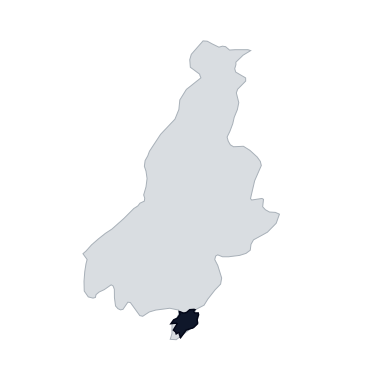 Koper highlighted on a map of Slovenia, rotated 309°
{"feature_id": "SVN-1031", "entity_name": "Koper", "entity_type": "Municipality", "adm_level": 1, "iso_a3": "SVN", "parent_name": "Slovenia", "parent_adm1": "", "projection": "equal_earth", "projection_center": [13.807, 45.513], "detail": "fine", "context": "in_parent", "style": "filled", "palette": "ink", "viewbox_px": 384, "rotation_deg": 309, "n_neighbors": 0, "source": "natural_earth", "source_scale": "10m", "svg_char_len": 2290}
<svg xmlns="http://www.w3.org/2000/svg" viewBox="0 0 384 384"><g transform="rotate(309 192 192)"><path d="M338.8,148.6L330.5,145.6L320.5,144.4L318.6,146.0L314.7,147.6L312.7,150.5L314.4,161.9L312.0,163.9L300.6,162.8L296.9,164.1L290.9,172.1L284.6,175.4L276.6,177.8L270.7,180.7L263.2,183.2L256.8,184.7L254.3,188.2L252.8,192.1L253.3,195.8L259.9,203.2L260.8,211.0L260.2,220.7L258.8,225.8L256.2,229.2L240.2,233.6L223.7,241.6L223.3,243.4L231.0,250.4L231.3,252.2L225.0,256.2L224.4,260.2L225.2,264.8L228.6,269.6L229.8,273.9L220.7,277.1L208.2,275.9L193.5,269.9L188.4,270.8L183.4,273.9L178.3,272.6L172.7,268.9L164.7,261.2L160.9,256.5L159.3,251.5L157.1,250.7L153.8,252.2L151.1,258.3L143.8,269.2L138.4,272.2L130.2,271.5L118.8,271.7L111.6,272.6L102.9,268.8L100.8,269.5L100.8,272.0L97.5,276.0L92.2,278.6L67.3,272.7L63.8,267.8L69.4,265.5L77.2,259.2L82.5,259.9L88.9,258.6L91.8,255.9L87.7,247.9L77.4,238.1L71.9,234.3L64.4,231.9L63.1,229.2L67.3,213.7L66.0,211.5L57.4,212.2L55.4,210.6L54.7,207.9L55.3,204.3L61.1,198.2L67.5,192.9L69.3,189.9L69.0,187.6L60.8,185.2L55.9,182.8L51.9,182.0L49.2,183.3L47.2,181.8L45.2,177.4L47.2,170.6L54.6,164.3L62.6,158.8L69.5,154.8L73.5,153.0L75.4,146.1L79.5,146.8L87.7,147.2L96.8,148.8L105.3,150.7L112.8,153.1L128.5,155.7L142.7,157.2L147.1,158.7L150.6,158.6L154.9,160.7L157.5,159.1L159.3,156.3L167.1,153.0L174.2,148.6L179.2,143.2L182.0,138.8L186.9,135.8L192.2,134.9L196.9,133.3L217.1,131.3L237.9,132.9L247.8,129.9L255.9,124.6L267.8,123.1L268.4,123.1L286.3,127.1L287.6,124.8L288.4,123.7L287.9,112.2L293.4,107.0L298.6,104.8L316.4,105.5L318.8,109.0L319.8,114.5L321.5,121.8L324.5,123.9L326.1,126.7L325.9,131.8L329.4,135.6L337.8,145.9L338.8,148.6Z" fill="#d9dde1" stroke="#a8b0b8" stroke-width="1"/><path d="M84.8,260.0L89.2,259.6L91.1,257.4L91.4,258.0L92.3,261.1L92.7,261.6L93.6,262.6L95.1,263.6L99.1,264.3L102.1,267.5L102.4,268.4L100.9,268.2L100.3,268.6L99.9,269.4L99.9,270.7L101.9,272.9L100.7,274.4L96.3,276.1L95.0,277.4L94.1,278.5L93.1,279.2L88.1,278.6L86.6,278.1L85.3,277.0L80.9,274.4L71.5,274.8L71.7,274.0L72.1,273.7L72.6,273.4L72.7,273.0L72.9,272.6L73.2,272.0L74.2,271.0L74.7,270.5L74.5,270.2L74.3,270.0L71.8,269.0L72.9,267.4L73.0,264.4L80.3,263.4L80.3,262.7L79.3,261.4L77.9,260.0L76.4,258.5L81.1,258.2L84.8,260.0Z" fill="#0f172a" stroke="#020617" stroke-width="1.5"/></g></svg>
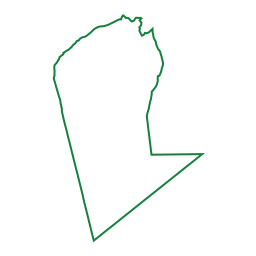 Seme, Nyanza, Kenya
{"feature_id": "3690345B94022064198400", "entity_name": "Seme", "entity_type": "district", "adm_level": 2, "iso_a3": "KEN", "parent_name": "Kenya", "parent_adm1": "Nyanza", "projection": "equal_earth", "projection_center": [34.518, -0.156], "detail": "fine", "context": "isolated", "style": "outline", "palette": "green", "viewbox_px": 256, "rotation_deg": 0, "n_neighbors": 0, "source": "geoboundaries", "source_scale": "gbopen_adm2", "svg_char_len": 3409}
<svg xmlns="http://www.w3.org/2000/svg" viewBox="0 0 256 256"><path d="M54.8,64.8L54.3,66.4L54.3,67.3L54.3,68.2L54.4,68.9L54.4,69.6L54.5,70.3L54.6,70.9L54.5,71.7L54.5,72.5L54.5,73.4L54.5,74.5L54.5,75.2L54.4,75.9L54.2,76.6L53.9,77.3L53.9,78.0L53.8,78.6L59.0,96.5L59.3,97.4L59.6,98.2L60.0,99.1L60.2,100.0L60.3,101.0L60.5,102.1L60.6,103.1L60.7,103.9L61.0,104.6L61.2,105.7L61.3,106.7L61.6,107.6L61.9,108.7L61.9,109.7L61.8,110.7L61.9,111.5L63.3,117.6L63.5,118.3L63.6,119.0L64.3,121.9L65.5,126.5L66.7,130.9L67.4,134.1L69.7,143.2L76.1,168.9L77.3,173.4L79.5,182.4L81.3,189.4L82.7,195.3L84.3,202.5L85.9,208.7L92.2,234.4L93.8,240.6L104.9,231.7L117.9,221.4L121.5,218.5L146.0,198.9L202.2,154.1L151.5,154.7L146.9,117.1L146.8,116.1L147.0,115.0L147.3,113.7L147.8,112.2L148.1,110.7L148.4,110.1L148.7,109.0L148.9,107.8L149.2,106.3L149.4,105.3L149.7,103.7L150.2,101.6L150.5,100.4L150.8,99.5L151.0,98.6L151.1,97.6L151.3,96.7L151.6,95.1L151.7,94.1L151.7,92.9L151.7,92.1L152.0,91.4L152.7,90.7L153.3,89.8L153.7,89.4L154.2,88.7L154.6,88.2L155.2,87.5L155.7,86.9L156.0,86.2L156.5,85.2L156.7,84.6L157.1,83.6L157.2,83.0L157.4,82.4L157.6,81.5L157.8,80.7L157.8,79.9L157.8,79.2L157.7,78.6L157.7,78.0L157.9,77.2L157.8,76.6L158.2,75.9L158.9,75.9L159.4,75.6L159.7,75.1L160.3,73.7L160.8,72.6L161.2,71.2L161.5,70.1L161.7,69.0L161.8,68.3L162.2,67.2L162.4,66.4L162.8,65.6L162.9,64.7L163.0,63.7L162.9,62.6L162.8,61.9L162.6,61.0L162.3,59.8L162.0,58.9L161.8,58.0L161.7,57.3L161.5,56.3L161.1,55.3L160.9,54.4L160.6,53.4L160.4,52.7L160.2,52.0L159.8,51.2L159.5,50.6L159.1,50.1L158.5,49.5L158.0,48.8L157.8,48.2L157.5,47.5L157.2,46.8L156.8,45.8L156.5,45.1L156.2,44.2L156.0,43.1L155.8,42.3L155.7,41.5L155.4,41.0L155.0,40.4L154.6,39.8L154.3,39.2L153.9,38.3L153.6,37.2L153.4,36.4L153.2,35.3L153.1,33.9L152.9,33.3L152.7,32.7L152.6,31.9L152.5,31.1L152.5,30.3L152.5,28.9L148.8,32.4L146.6,33.3L145.8,33.0L145.0,32.9L144.4,33.9L144.0,34.6L143.1,35.0L142.6,35.3L142.0,35.7L141.7,35.2L141.3,34.6L140.5,32.9L140.0,31.9L139.4,30.8L139.5,30.1L139.7,29.6L139.9,28.7L139.3,27.4L139.9,26.7L140.4,26.2L140.9,25.5L141.2,25.0L141.3,24.1L141.3,22.5L140.2,21.1L139.6,20.4L141.4,18.4L140.7,17.9L136.0,17.8L135.0,18.9L134.1,20.3L133.8,20.8L133.4,20.9L132.8,21.0L132.2,21.3L131.7,21.5L131.2,21.1L129.6,19.3L128.9,18.7L128.3,18.1L127.4,17.8L126.8,17.9L126.0,18.0L124.8,16.8L124.3,16.3L123.7,15.7L123.1,15.4L122.7,15.7L122.4,16.3L122.0,16.8L121.7,17.5L121.3,18.4L121.1,19.4L120.5,19.4L119.8,19.3L119.3,19.4L118.9,19.6L118.2,19.9L117.3,20.3L116.9,20.5L116.3,20.7L115.0,21.5L113.6,22.1L113.0,22.5L112.4,22.8L110.7,23.6L110.0,23.9L109.3,24.3L107.9,24.9L107.4,25.1L106.8,25.3L105.7,25.6L103.9,26.1L103.4,26.2L102.9,26.2L98.9,26.7L98.3,26.9L95.1,28.5L94.6,28.8L93.9,29.5L92.9,30.4L92.5,30.8L92.0,31.2L91.2,32.0L90.8,32.4L90.4,32.7L89.6,33.4L89.1,33.8L88.7,34.1L88.2,34.5L87.8,34.9L87.2,35.3L86.5,35.8L86.1,36.1L85.6,36.4L85.1,36.7L84.5,36.9L84.0,37.0L83.4,37.1L82.6,37.3L82.0,37.5L81.6,37.7L81.2,37.9L80.6,38.3L80.1,38.7L79.7,39.1L79.3,39.6L78.9,40.2L78.1,40.8L77.6,40.7L77.0,40.9L76.4,41.6L75.9,42.3L75.4,43.1L75.0,43.6L74.3,44.0L73.7,44.5L73.1,45.1L72.4,45.8L71.9,46.6L71.4,47.3L70.8,47.7L70.2,48.2L69.6,48.7L69.1,49.2L68.7,49.6L68.3,50.0L67.6,50.3L67.0,50.5L66.5,50.8L63.3,52.9L63.6,53.6L63.0,54.5L61.9,55.3L59.6,57.1L59.5,57.8L59.3,58.4L59.0,59.0L58.6,59.7L58.1,60.4L57.8,61.0L57.3,61.7L56.9,62.5L56.4,63.1L55.9,63.7L54.8,64.8Z" fill="none" stroke="#15803d" stroke-width="2"/></svg>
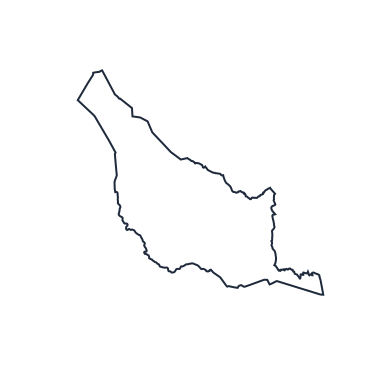 Kilome, Eastern, Kenya (Equal Earth projection), rotated 333°
{"feature_id": "3690345B81435991527602", "entity_name": "Kilome", "entity_type": "district", "adm_level": 2, "iso_a3": "KEN", "parent_name": "Kenya", "parent_adm1": "Eastern", "projection": "equal_earth", "projection_center": [37.318, -1.832], "detail": "fine", "context": "isolated", "style": "outline", "palette": "slate", "viewbox_px": 384, "rotation_deg": 333, "n_neighbors": 0, "source": "geoboundaries", "source_scale": "gbopen_adm2", "svg_char_len": 6141}
<svg xmlns="http://www.w3.org/2000/svg" viewBox="0 0 384 384"><g transform="rotate(333 192 192)"><path d="M183.7,120.8L184.5,108.9L179.7,102.1L173.3,97.6L176.6,90.0L170.3,76.1L169.9,76.1L169.5,75.7L169.3,75.2L169.3,74.3L168.7,72.5L167.5,69.8L167.6,69.1L167.5,63.9L167.4,58.3L167.3,51.0L167.1,42.8L165.1,42.7L164.6,42.9L164.1,42.9L160.2,41.5L158.1,40.9L157.5,41.9L156.8,42.8L148.1,48.0L131.9,58.3L139.3,78.9L139.7,80.5L141.4,108.7L141.8,122.2L140.6,123.0L137.1,131.5L132.5,143.1L127.6,147.7L124.4,154.5L123.6,157.3L124.7,157.6L125.1,158.1L125.2,159.0L125.0,159.7L124.3,161.0L123.5,163.3L122.4,164.9L121.8,166.7L121.1,167.9L120.9,168.4L120.9,169.0L121.6,170.8L121.6,171.9L121.5,172.6L121.2,173.1L120.3,173.8L119.9,174.3L118.3,176.6L117.0,177.9L116.4,179.1L116.6,179.5L116.6,180.0L116.8,180.6L117.5,181.8L118.1,182.5L118.3,183.0L118.4,183.6L118.2,184.1L117.4,185.1L117.2,185.6L117.4,188.9L117.6,189.4L117.9,189.7L119.0,190.1L119.5,190.5L119.8,191.0L119.8,191.8L119.5,192.3L119.1,192.7L118.2,192.9L117.8,193.1L117.3,193.6L116.8,194.3L116.6,194.9L116.6,195.8L116.9,196.3L117.3,196.5L117.8,196.5L118.5,196.3L119.0,196.4L119.4,196.6L120.1,197.8L120.5,198.1L121.4,198.2L121.9,198.5L122.4,199.1L123.1,200.0L123.4,202.6L123.6,203.2L124.5,204.9L124.8,205.6L125.3,206.2L125.8,206.6L126.1,207.1L126.2,207.8L126.1,209.6L126.3,211.6L125.9,213.3L126.1,214.2L126.6,215.2L126.7,215.8L126.5,216.5L126.3,216.9L125.6,217.3L125.2,217.8L125.0,218.9L125.3,221.1L125.2,222.9L125.0,223.6L124.6,224.2L124.2,224.4L123.8,224.3L122.9,223.7L122.4,223.7L122.0,224.1L121.8,224.7L121.8,225.1L122.0,225.8L123.0,226.5L124.5,228.8L124.5,229.5L124.2,230.9L123.8,231.5L124.1,232.1L125.2,233.6L125.6,233.9L125.7,234.5L125.9,235.2L126.6,236.2L126.9,237.2L128.0,238.4L128.4,239.1L128.6,240.2L129.4,241.1L129.7,241.7L129.6,243.2L129.6,243.8L130.0,244.3L130.8,244.9L131.6,245.8L132.7,246.6L134.0,247.4L135.1,247.8L135.6,248.2L135.8,248.9L135.8,249.5L135.4,250.5L135.2,251.4L135.4,252.1L136.5,252.8L136.9,253.3L137.2,254.4L138.0,254.9L139.4,255.3L139.9,255.3L141.0,254.9L142.5,253.9L143.0,253.7L143.6,253.7L144.3,254.0L145.7,254.8L146.4,254.8L147.2,254.3L148.1,253.5L148.6,253.4L150.0,254.1L151.9,254.1L153.3,253.8L154.2,253.9L155.8,254.6L156.9,254.7L158.0,255.2L159.6,255.5L160.5,256.2L163.7,259.9L164.0,260.5L164.3,261.2L165.0,264.0L165.2,264.6L165.5,265.0L165.9,265.2L166.9,265.5L167.6,266.0L168.1,266.6L169.1,268.6L168.9,269.1L169.7,269.8L170.7,270.2L171.6,270.3L171.6,269.9L172.5,269.6L173.1,269.6L173.5,269.8L173.8,270.6L174.2,272.6L174.7,273.9L178.2,280.4L178.5,281.4L180.1,291.5L180.3,292.1L180.6,292.4L181.7,292.4L182.3,292.8L186.2,296.0L189.1,298.1L189.6,298.0L190.4,297.2L190.8,297.0L193.1,297.1L193.5,297.4L193.9,297.8L194.9,299.5L195.3,300.0L195.8,300.3L199.2,300.8L216.1,302.9L217.2,303.3L219.2,304.5L219.2,309.6L221.7,309.8L226.7,309.8L227.3,310.0L259.3,341.1L260.4,342.0L262.3,343.1L263.2,340.2L266.6,328.6L266.7,328.0L266.7,327.5L267.0,326.3L267.1,325.1L267.6,324.4L267.6,323.7L267.2,323.1L266.5,322.0L265.6,321.3L263.9,319.1L263.5,318.8L262.4,318.6L262.0,318.9L261.7,319.6L261.8,320.3L261.6,320.9L261.2,320.7L260.6,319.5L260.3,319.2L260.0,319.2L258.8,319.6L258.6,319.2L258.6,318.6L258.7,317.6L259.0,316.7L259.1,315.7L258.1,316.6L257.6,316.8L257.2,316.6L256.9,316.2L256.0,315.6L255.1,314.6L254.6,314.3L254.3,314.6L253.6,316.4L253.2,316.3L253.0,315.7L252.2,315.0L251.7,314.8L251.2,315.0L251.0,315.6L250.3,316.7L249.9,317.1L249.6,317.8L249.0,318.2L248.7,318.0L248.7,317.2L248.5,315.3L248.2,314.4L248.1,313.3L246.9,312.0L246.5,311.5L246.6,310.5L246.8,310.0L246.7,309.2L246.2,309.0L246.1,308.3L246.1,307.6L246.3,307.2L246.0,306.7L245.5,306.5L245.2,305.9L244.8,305.5L244.7,304.8L244.2,304.5L243.8,304.5L243.4,304.3L243.1,304.3L242.7,304.6L242.4,304.3L241.8,304.3L241.3,303.5L240.9,303.5L240.5,303.3L240.0,303.3L239.1,303.8L238.9,303.4L239.1,303.0L239.0,302.6L238.5,302.5L238.1,303.0L237.3,302.3L236.2,301.7L235.7,301.9L235.5,302.2L234.9,302.3L234.8,301.5L234.2,301.7L233.7,301.6L233.5,300.7L233.3,298.1L233.1,297.0L233.1,296.3L232.9,295.7L232.1,294.7L232.7,294.1L233.5,293.7L235.0,292.0L236.6,289.6L237.1,288.5L237.9,286.0L238.2,285.5L238.4,284.7L238.8,282.8L238.8,281.7L238.1,279.0L238.5,278.1L238.6,275.6L239.8,274.4L240.2,273.8L240.4,273.4L240.4,271.9L241.0,271.9L242.0,270.5L242.8,268.8L243.5,267.9L243.9,267.1L244.5,265.9L245.4,263.5L245.8,262.8L248.4,261.7L249.5,260.9L249.7,260.4L250.0,259.0L250.3,258.0L250.6,257.7L251.0,256.0L251.2,255.3L251.5,254.8L251.6,253.4L251.8,252.9L252.6,250.1L252.8,249.6L253.7,249.1L254.2,249.0L254.9,249.4L256.0,249.6L255.8,248.9L255.7,248.0L255.3,246.6L255.0,245.4L255.0,243.8L255.3,242.5L255.6,241.9L256.0,241.5L256.5,241.2L258.2,241.1L259.8,241.3L260.5,241.1L260.7,239.8L260.8,239.4L260.8,238.2L260.9,236.6L261.3,236.1L261.7,235.9L261.9,235.2L263.3,232.6L263.7,232.2L264.0,231.8L265.2,231.3L263.5,224.6L263.5,223.7L261.8,223.7L258.2,223.9L256.9,224.4L256.0,225.1L255.6,224.8L255.1,224.8L254.6,225.3L254.4,226.0L252.8,226.0L251.6,225.7L250.6,226.4L250.0,226.4L249.2,226.1L248.7,226.2L247.8,226.7L246.8,226.6L245.7,225.8L244.7,225.5L243.8,224.6L243.4,224.6L242.9,224.3L241.8,224.7L241.3,225.1L240.7,224.9L240.4,224.6L240.0,223.4L239.3,222.3L239.1,221.4L238.4,220.4L237.9,220.2L238.0,219.6L238.5,218.6L238.5,218.1L237.8,217.6L237.5,217.2L237.7,216.8L238.1,216.6L238.0,216.2L237.2,215.8L237.0,215.2L236.4,214.9L235.9,213.6L235.6,213.2L235.3,213.3L234.2,212.7L233.7,212.7L233.4,213.0L232.9,213.1L231.9,212.8L231.4,212.9L230.5,212.1L230.2,211.6L228.9,210.7L228.6,210.2L228.3,208.9L228.7,205.6L228.5,203.9L227.4,201.0L227.0,200.4L226.6,199.4L226.5,198.5L226.5,196.2L227.0,192.7L227.4,191.2L226.4,190.9L225.9,190.5L225.7,190.1L225.5,188.9L225.2,188.5L222.3,186.4L221.5,186.0L221.0,185.2L220.3,185.0L219.0,183.6L216.9,180.7L216.0,179.3L215.8,177.2L215.5,176.6L215.4,175.3L214.1,175.7L213.6,175.7L212.9,175.0L213.1,174.4L213.2,172.4L212.3,171.3L211.4,169.9L211.1,169.6L210.0,168.8L209.3,168.2L208.7,168.0L207.8,168.0L207.6,167.4L207.7,166.7L207.1,165.9L206.9,165.2L206.4,164.6L205.6,164.1L205.3,163.7L205.0,162.5L204.7,162.3L203.5,160.3L203.3,159.7L196.8,158.0L191.3,146.9L183.7,120.8Z" fill="none" stroke="#1e293b" stroke-width="2"/></g></svg>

> _Exercise directions_:
How many lines of the data above contain the string "district"? Reply with the number alone.

> _Output for this task_:
2